En octubre de 2020 se presentó, por parte del Gobierno de España, el Plan de Recuperación, Transformación y Resiliencia de la economía, también denominado “España Puede”. Este plan es la hoja de ruta que guiará la ejecución de los 72.000 Millones € que le corresponden a nuestro país de los Fondos Next Generation EU. El objetivo de este instrumento financiero es reparar los daños económicos y sociales causados por la pandemia de coronavirus y al mismo tiempo sentar las bases para una Europa moderna y más sostenible.

El Plan “España Puede” está inspirado en los Objetivos de Desarrollo Sostenible de Naciones Unidas y en la Agenda 2030, y se articula en cuatro ejes que determinarán el desarrollo económico de nuestro país en los próximos años: transición ecológica, transformación digital, igualdad de género y cohesión social-territorial.

Nuestro futuro será verde, digital, sin brechas de género e inclusivo. A simple vista pudiese parecer que son conceptos que no están interrelacionados entre sí, pero nada más lejos de la realidad. Un desarrollo económico sostenible no será posible si no se consigue una fuerte hibridación y equilibrio entre todos ellos.

La necesidad de una transición ecológica es evidente. El cambio climático y la pérdida de la biodiversidad se presentan como los mayores retos de nuestro siglo. Relacionados con la acción humana, no pueden ser ajenos a esta sociedad digital en la que estamos ya inmersos, y la digitalización resulta imprescindible para alcanzar los compromisos de reducción de emisiones de CO2 a 2050. Una sociedad digitalizada será, sin duda, una sociedad descarbonizada y sostenible.

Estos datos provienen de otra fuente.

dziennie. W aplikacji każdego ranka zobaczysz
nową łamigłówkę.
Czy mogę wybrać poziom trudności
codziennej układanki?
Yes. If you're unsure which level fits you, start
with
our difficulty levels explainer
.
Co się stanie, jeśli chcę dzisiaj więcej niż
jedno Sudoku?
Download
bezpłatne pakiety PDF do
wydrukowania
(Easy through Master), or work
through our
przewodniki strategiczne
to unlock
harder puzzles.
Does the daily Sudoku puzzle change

La transformación digital se configura también como un elemento vertebrador de la cohesión territorial y social. La conectividad plena del territorio permitirá luchar contra la despoblación y reducirá la brecha geográfica y de género, siendo una oportunidad extra para las mujeres jóvenes. La accesibilidad a los servicios públicos y oportunidades al conjunto de la sociedad, impulsará al sector empresarial y aumentará la productividad y la generación de empleo.

Las crisis económicas siempre tienen más impacto sobre las mujeres y los jóvenes pero en un modelo en el que lo ecológico y lo digital van de la mano, será más fácil reducir la brecha de género y ofrecer mejores oportunidades laborales y vitales. Destacar además, que la igualdad de género supone un factor fundamental en el incremento de la productividad y del PIB, al aprovechar al máximo las capacidades y potencial del 50% de la población.

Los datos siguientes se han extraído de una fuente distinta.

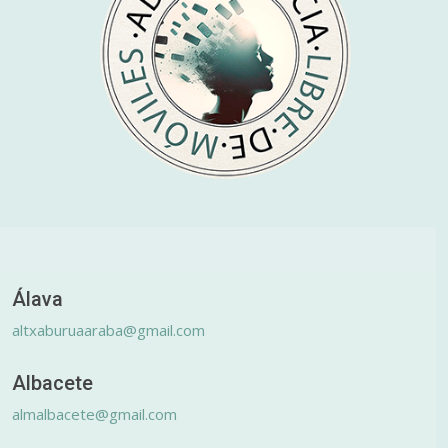
Álava
altxaburuaaraba@gmail.com
Albacete
almalbacete@gmail.com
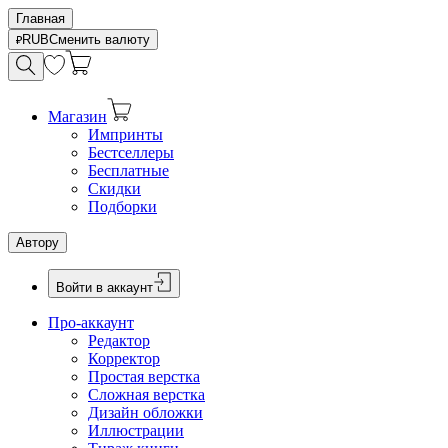
Главная
RUB
Сменить валюту
Магазин
Импринты
Бестселлеры
Бесплатные
Скидки
Подборки
Автору
Войти в аккаунт
Про-аккаунт
Редактор
Корректор
Простая верстка
Сложная верстка
Дизайн обложки
Иллюстрации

Estamos en un apasionante proceso de transformación del modelo productivo que incorpora el nuevo paradigma de la sostenibilidad ambiental, económica y social. Y las políticas tractoras planteadas para conseguir ese crecimiento sostenible e inclusivo están ya determinadas: agenda urbana y rural y lucha contra la despoblación; infraestructuras y ecosistemas resilientes; transición energética justa e inclusiva; una Administración para el siglo XXI; modernización y digitalización del ecosistema de nuestras empresas; educación y conocimiento, formación continua y desarrollo de capacidades; nueva economía de los cuidados y políticas de empleo; e impulso de la industria de la cultura y el deporte.

Como mujeres profesionales tenemos mucho que aportar en todos estos ámbitos, y somos nosotras las que tenemos que liderar este cambio, pensando siempre en un mundo mejor para las generaciones presentes y futuras.